El caso es que el otro día se pegó veinte minutos de reloj contándome el peñazo que le da un conocido hablándole de sus cuitas, que le traen sin cuidado porque a fin de cuentas son las cuitas de alguien con quien no tiene desarrollado el sentido de la amistad. Me decía: “¿Qué puñetas me importa a mí si le faltan papeles para tramitar sus cosas? ¿Por qué me cuenta si su mujer esto o su yerno lo otro? ¡Que me deje en paz, que me aburre!”…

Y entonces yo le digo que esto es una rueda que no para de girar porque nos vamos transmitiendo unos a otros las historias aunque sepamos que estas no interesan a nadie porque – sencillamente –carecen de interés humano alguno.

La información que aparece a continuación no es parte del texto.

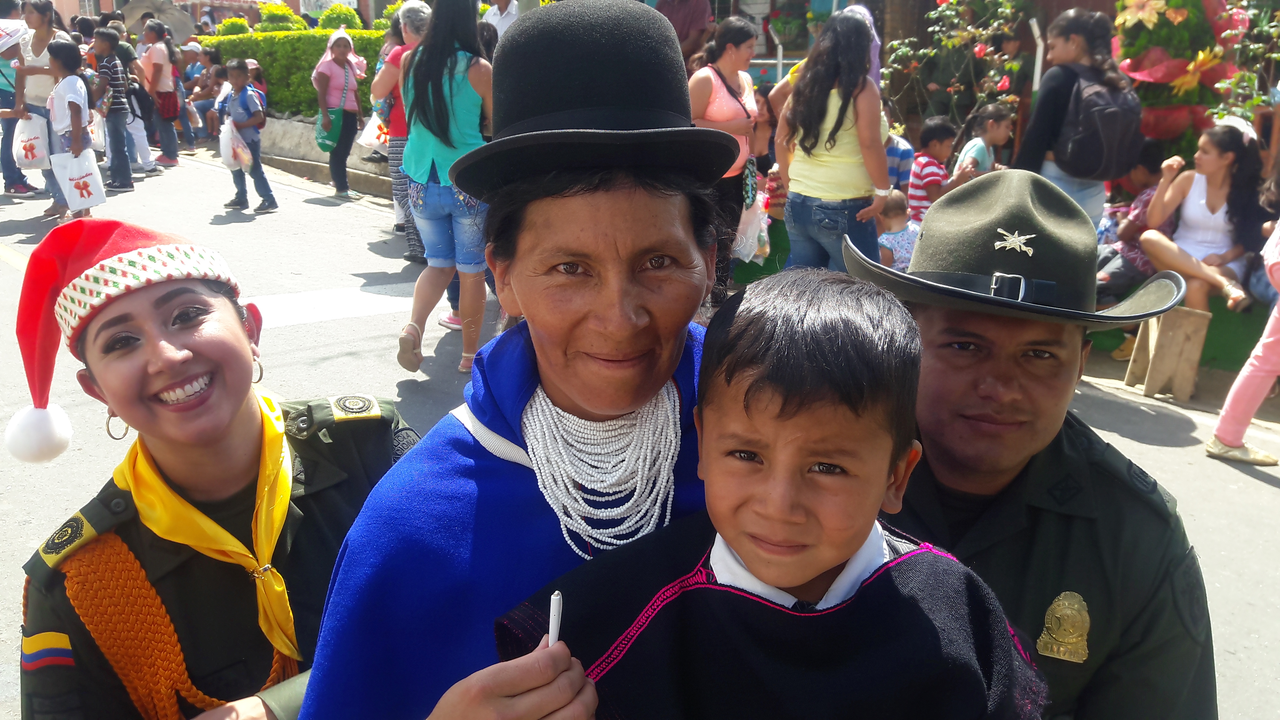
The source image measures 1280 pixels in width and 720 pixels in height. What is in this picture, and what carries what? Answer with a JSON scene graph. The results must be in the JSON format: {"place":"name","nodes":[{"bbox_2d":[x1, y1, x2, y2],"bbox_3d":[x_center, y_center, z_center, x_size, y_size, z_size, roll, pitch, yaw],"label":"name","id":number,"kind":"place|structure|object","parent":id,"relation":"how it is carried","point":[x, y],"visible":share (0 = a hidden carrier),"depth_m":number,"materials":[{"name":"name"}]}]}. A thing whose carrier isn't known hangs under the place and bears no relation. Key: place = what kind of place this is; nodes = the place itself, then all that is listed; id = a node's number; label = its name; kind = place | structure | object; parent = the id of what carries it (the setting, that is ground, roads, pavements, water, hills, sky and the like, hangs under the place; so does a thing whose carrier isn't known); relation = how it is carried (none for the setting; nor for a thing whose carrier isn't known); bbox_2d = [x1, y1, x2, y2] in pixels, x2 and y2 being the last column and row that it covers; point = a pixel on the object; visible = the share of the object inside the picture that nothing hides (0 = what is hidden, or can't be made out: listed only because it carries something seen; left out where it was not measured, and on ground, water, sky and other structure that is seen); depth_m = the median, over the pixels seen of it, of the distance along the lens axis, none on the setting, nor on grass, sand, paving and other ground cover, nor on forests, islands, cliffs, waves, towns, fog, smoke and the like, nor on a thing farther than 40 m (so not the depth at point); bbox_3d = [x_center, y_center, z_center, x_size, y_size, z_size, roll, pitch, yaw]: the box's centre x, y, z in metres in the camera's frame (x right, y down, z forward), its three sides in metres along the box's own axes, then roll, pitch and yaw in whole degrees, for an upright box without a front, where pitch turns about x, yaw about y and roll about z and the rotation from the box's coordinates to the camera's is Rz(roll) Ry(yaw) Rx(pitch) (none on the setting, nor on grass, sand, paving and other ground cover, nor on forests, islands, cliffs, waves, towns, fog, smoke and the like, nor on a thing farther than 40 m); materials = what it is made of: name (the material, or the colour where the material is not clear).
{"place":"outdoors","nodes":[
{"label":"outdoors","id":0,"kind":"place"},
{"bbox_2d":[35,0,414,32],"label":"building","id":1,"kind":"structure","parent":0,"point":[288,1],"depth_m":29.99,"materials":[{"name":"brick"}]},
{"bbox_2d":[254,113,390,196],"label":"low wall","id":2,"kind":"structure","parent":0,"point":[302,124],"depth_m":13.20,"materials":[{"name":"grey concrete"}]},
{"bbox_2d":[0,147,1279,719],"label":"road","id":3,"kind":"structure","parent":0,"point":[376,318],"materials":[{"name":"grey asphalt"}]},
{"bbox_2d":[0,23,42,198],"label":"person","id":4,"kind":"object","parent":3,"relation":"on","point":[5,97],"visible":0.6,"depth_m":10.44},
{"bbox_2d":[9,0,72,211],"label":"woman","id":5,"kind":"object","parent":3,"relation":"on","point":[42,5],"visible":0.61,"depth_m":9.83},
{"bbox_2d":[11,115,49,170],"bbox_3d":[-5.859,-2.064,9.955,0.429,0.504,0.285,2,17,6],"label":"tote bag","id":6,"kind":"object","parent":5,"relation":"in","point":[31,158],"visible":0.86,"depth_m":9.89,"materials":[{"name":"white"}]},
{"bbox_2d":[45,39,99,222],"bbox_3d":[-5.042,-1.971,9.167,0.523,1.575,0.577,-13,21,-38],"label":"child","id":7,"kind":"object","parent":3,"relation":"on","point":[77,115],"visible":0.68,"depth_m":9.02},
{"bbox_2d":[50,147,108,211],"bbox_3d":[-4.850,-1.555,8.961,0.362,0.502,0.317,7,18,20],"label":"white bag","id":8,"kind":"object","parent":7,"relation":"in","point":[93,184],"visible":0.96,"depth_m":8.91,"materials":[{"name":"white plastic"}]},
{"bbox_2d":[90,26,135,190],"bbox_3d":[-5.837,-2.696,11.327,0.445,1.676,0.465,-13,21,-38],"label":"child","id":9,"kind":"object","parent":3,"relation":"on","point":[112,142],"visible":0.9,"depth_m":11.23},
{"bbox_2d":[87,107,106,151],"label":"plastic bag","id":10,"kind":"object","parent":9,"relation":"in","point":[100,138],"visible":0.36,"depth_m":11.55,"materials":[{"name":"white plastic"}]},
{"bbox_2d":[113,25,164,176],"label":"person","id":11,"kind":"object","parent":3,"relation":"on","point":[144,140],"visible":0.67,"depth_m":12.44},
{"bbox_2d":[138,17,184,167],"bbox_3d":[-6.256,-3.425,13.476,0.537,1.817,0.592,-13,21,-38],"label":"woman","id":12,"kind":"object","parent":3,"relation":"on","point":[156,69],"visible":0.93,"depth_m":13.35},
{"bbox_2d":[154,88,181,120],"bbox_3d":[-6.231,-3.335,13.604,0.371,0.389,0.442,-13,21,-38],"label":"red bag","id":13,"kind":"object","parent":12,"relation":"hanging from","point":[165,99],"visible":0.75,"depth_m":13.47,"materials":[{"name":"red"}]},
{"bbox_2d":[7,219,415,719],"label":"woman","id":14,"kind":"object","parent":3,"relation":"on","point":[239,428],"visible":0.89,"depth_m":1.70},
{"bbox_2d":[51,529,298,719],"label":"braided cord","id":15,"kind":"object","parent":14,"relation":"on","point":[84,563],"visible":0.77,"depth_m":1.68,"materials":[{"name":"orange fabric"}]},
{"bbox_2d":[220,57,278,213],"bbox_3d":[-3.932,-2.195,10.326,0.511,1.445,0.462,7,18,23],"label":"child","id":16,"kind":"object","parent":3,"relation":"on","point":[262,174],"visible":0.94,"depth_m":10.21},
{"bbox_2d":[218,118,253,172],"bbox_3d":[-4.090,-2.153,10.480,0.394,0.516,0.345,10,19,29],"label":"plastic bag","id":17,"kind":"object","parent":16,"relation":"in","point":[232,161],"visible":0.84,"depth_m":10.38,"materials":[{"name":"white plastic"}]},
{"bbox_2d":[310,28,367,197],"bbox_3d":[-3.317,-2.718,11.448,0.633,1.748,0.627,-13,21,-38],"label":"woman","id":18,"kind":"object","parent":3,"relation":"on","point":[332,69],"visible":0.9,"depth_m":11.31},
{"bbox_2d":[314,107,343,153],"bbox_3d":[-3.402,-2.521,11.382,0.384,0.466,0.443,-13,21,-38],"label":"green bag","id":19,"kind":"object","parent":18,"relation":"hanging from","point":[322,138],"visible":0.69,"depth_m":11.29,"materials":[{"name":"green"}]},
{"bbox_2d":[355,110,389,150],"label":"plastic bag","id":20,"kind":"object","parent":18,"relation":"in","point":[373,138],"visible":0.53,"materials":[{"name":"white plastic"}]},
{"bbox_2d":[368,0,433,254],"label":"woman","id":21,"kind":"object","parent":3,"relation":"on","point":[387,76],"visible":0.4,"depth_m":7.79},
{"bbox_2d":[392,0,494,375],"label":"woman","id":22,"kind":"object","parent":3,"relation":"on","point":[473,40],"visible":0.8,"depth_m":5.14},
{"bbox_2d":[286,1,739,719],"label":"woman","id":23,"kind":"object","parent":3,"relation":"on","point":[505,700],"visible":0.79,"depth_m":1.33},
{"bbox_2d":[546,590,563,645],"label":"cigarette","id":24,"kind":"object","parent":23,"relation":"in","point":[554,613],"visible":0.64,"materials":[{"name":"white"}]},
{"bbox_2d":[499,269,1047,719],"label":"boy","id":25,"kind":"object","parent":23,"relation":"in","point":[757,467],"visible":0.99,"depth_m":1.21},
{"bbox_2d":[687,14,764,301],"bbox_3d":[0.499,-1.240,6.576,0.646,1.652,0.557,-13,21,-38],"label":"woman","id":26,"kind":"object","parent":3,"relation":"on","point":[739,35],"visible":0.64,"depth_m":6.40},
{"bbox_2d":[731,189,770,263],"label":"plastic bag","id":27,"kind":"object","parent":26,"relation":"in","point":[744,236],"visible":0.56,"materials":[{"name":"white plastic"}]},
{"bbox_2d":[773,11,894,271],"bbox_3d":[1.083,-1.054,5.873,0.643,1.663,0.676,-13,21,-38],"label":"woman","id":28,"kind":"object","parent":3,"relation":"on","point":[838,115],"visible":0.9,"depth_m":5.69},
{"bbox_2d":[855,162,1218,719],"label":"man","id":29,"kind":"object","parent":3,"relation":"on","point":[1153,540],"visible":0.81,"depth_m":1.55},
{"bbox_2d":[1124,303,1210,401],"bbox_3d":[3.005,-0.057,5.898,0.287,0.487,0.338,2,17,6],"label":"wooden stool","id":30,"kind":"object","parent":3,"relation":"on","point":[1195,316],"visible":0.92,"depth_m":5.79,"materials":[{"name":"brown wood"}]},
{"bbox_2d":[1205,210,1279,464],"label":"person","id":31,"kind":"object","parent":3,"relation":"on","point":[1269,325],"visible":0.99,"depth_m":4.74},
{"bbox_2d":[647,0,1279,156],"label":"building","id":32,"kind":"structure","parent":0,"point":[1098,3],"depth_m":10.19,"materials":[{"name":"brick"}]},
{"bbox_2d":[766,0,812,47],"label":"potted plant","id":33,"kind":"object","parent":32,"relation":"attached to","point":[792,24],"visible":0.91,"depth_m":11.32,"materials":[{"name":"green plant"}]},
{"bbox_2d":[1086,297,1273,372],"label":"green wall","id":34,"kind":"structure","parent":0,"point":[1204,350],"depth_m":6.44,"materials":[{"name":"green paint"}]},
{"bbox_2d":[1139,119,1269,316],"bbox_3d":[3.427,-0.835,6.244,0.745,1.083,0.791,-3,17,-12],"label":"woman","id":35,"kind":"object","parent":34,"relation":"on","point":[1202,204],"visible":0.86,"depth_m":6.23},
{"label":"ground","id":36,"kind":"structure","parent":0},
{"bbox_2d":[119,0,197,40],"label":"umbrella","id":37,"kind":"object","parent":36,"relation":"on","point":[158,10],"visible":0.56,"depth_m":23.36,"materials":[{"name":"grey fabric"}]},
{"bbox_2d":[186,47,226,142],"bbox_3d":[-6.501,-3.903,15.534,0.763,1.475,0.718,9,19,27],"label":"person","id":38,"kind":"object","parent":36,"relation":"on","point":[214,99],"visible":0.67,"depth_m":15.44},
{"bbox_2d":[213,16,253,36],"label":"shrub","id":39,"kind":"object","parent":36,"relation":"on","point":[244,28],"visible":0.43,"depth_m":20.21,"materials":[{"name":"green plant"}]},
{"bbox_2d":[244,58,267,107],"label":"child","id":40,"kind":"object","parent":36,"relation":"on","point":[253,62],"visible":0.31,"depth_m":13.45},
{"bbox_2d":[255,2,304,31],"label":"shrub","id":41,"kind":"object","parent":36,"relation":"on","point":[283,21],"visible":0.51,"depth_m":19.77,"materials":[{"name":"green plant"}]},
{"bbox_2d":[204,25,392,121],"bbox_3d":[-4.976,-4.369,16.203,1.719,1.675,4.576,-13,21,-38],"label":"hedge","id":42,"kind":"object","parent":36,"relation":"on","point":[269,69],"visible":0.4,"depth_m":15.79,"materials":[{"name":"green plant"}]},
{"bbox_2d":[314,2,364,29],"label":"shrub","id":43,"kind":"object","parent":36,"relation":"on","point":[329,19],"visible":0.45,"depth_m":20.29,"materials":[{"name":"green plant"}]},
{"bbox_2d":[481,0,521,38],"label":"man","id":44,"kind":"object","parent":36,"relation":"on","point":[505,12],"visible":0.37,"depth_m":9.47},
{"bbox_2d":[653,0,714,61],"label":"person","id":45,"kind":"object","parent":36,"relation":"on","point":[702,10],"visible":0.47,"depth_m":9.09},
{"bbox_2d":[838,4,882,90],"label":"person","id":46,"kind":"object","parent":36,"relation":"on","point":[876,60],"visible":0.21,"depth_m":7.54},
{"bbox_2d":[876,188,920,271],"bbox_3d":[1.720,-0.753,6.981,0.406,0.722,0.409,-8,18,-25],"label":"child","id":47,"kind":"object","parent":36,"relation":"on","point":[908,241],"visible":0.62,"depth_m":6.87},
{"bbox_2d":[884,130,916,205],"bbox_3d":[1.749,-1.319,7.573,0.497,0.959,0.500,-7,18,-23],"label":"child","id":48,"kind":"object","parent":36,"relation":"on","point":[906,152],"visible":0.32,"depth_m":7.41},
{"bbox_2d":[905,116,958,222],"bbox_3d":[2.041,-1.186,7.253,0.422,0.938,0.427,-8,18,-25],"label":"child","id":49,"kind":"object","parent":36,"relation":"on","point":[936,131],"visible":0.67,"depth_m":7.12},
{"bbox_2d":[881,0,1034,138],"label":"flowering shrub","id":50,"kind":"object","parent":36,"relation":"on","point":[977,51],"visible":0.81,"depth_m":9.31,"materials":[{"name":"green plant"}]},
{"bbox_2d":[955,102,1015,184],"bbox_3d":[2.396,-1.241,7.254,0.426,0.995,0.414,-8,18,-26],"label":"child","id":51,"kind":"object","parent":36,"relation":"on","point":[996,131],"visible":0.59,"depth_m":7.13},
{"bbox_2d":[1012,6,1144,226],"bbox_3d":[2.470,-1.139,5.969,0.668,1.617,0.620,-13,21,-38],"label":"woman","id":52,"kind":"object","parent":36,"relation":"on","point":[1040,131],"visible":0.55,"depth_m":5.80},
{"bbox_2d":[1052,68,1144,179],"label":"backpack","id":53,"kind":"object","parent":52,"relation":"on","point":[1082,156],"visible":0.85,"depth_m":5.74,"materials":[{"name":"fabric"}]},
{"bbox_2d":[1095,139,1172,297],"bbox_3d":[3.191,-0.845,6.636,0.608,1.040,0.607,-8,18,-25],"label":"child","id":54,"kind":"object","parent":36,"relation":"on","point":[1146,204],"visible":0.46,"depth_m":6.55},
{"bbox_2d":[1113,0,1266,146],"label":"flower arrangement","id":55,"kind":"object","parent":36,"relation":"on","point":[1142,60],"visible":0.61,"depth_m":7.20,"materials":[{"name":"plant"}]},
{"bbox_2d":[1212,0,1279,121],"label":"shrub","id":56,"kind":"object","parent":36,"relation":"on","point":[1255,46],"visible":0.71,"depth_m":7.25,"materials":[{"name":"green plant"}]}
]}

E intento hacerle ver que está en bucle contando la historia de un desconocido durante el tiempo que podría estar ocupando en hacer algo de mayor enjundia, no sé, como mirar al horizonte y ver lo bonito que está o leer un libro o darse un paseo por la orilla del mar.

Como el que yo –C.- esté repitiendo la misma cháchara insulsa, sin gracia y sin interés, poniéndola por escrito y compartiéndola con quienes se pasean un rato por este blog. Es una cadena de sin propósitos, -o con muchos despropósitos- me doy cuenta, nos repetimos obviedades, nimiedades, tonterías, cosas absurdas, cotilleos y pequeñas maledicencias continuamente. Por teléfono y por escrito; a la cara misma o a espaldas de la eventual víctima. No paramos de hablar por no callar, de escucharnos a nosotros mismos aunque haga eco la voz propia. Yo misma, tú, tantos…

También están esas personas antipáticas que, cuando un amigo les explica algo que les parece un rollo, se lo dicen, le cortan de raíz el discurso y marcan distancias. Esa gente se queda sin amigos más rápidamente que los que sabemos aguantar la cháchara que inunda el Universo porque la hemos incorporado a nuestras vidas como el silbar del viento o las sirenas de las ambulancias. Y porque la vida siempre ha sido más de “cháchara” que de conversaciones profundas.

Felices los felices. Y los que saben callar.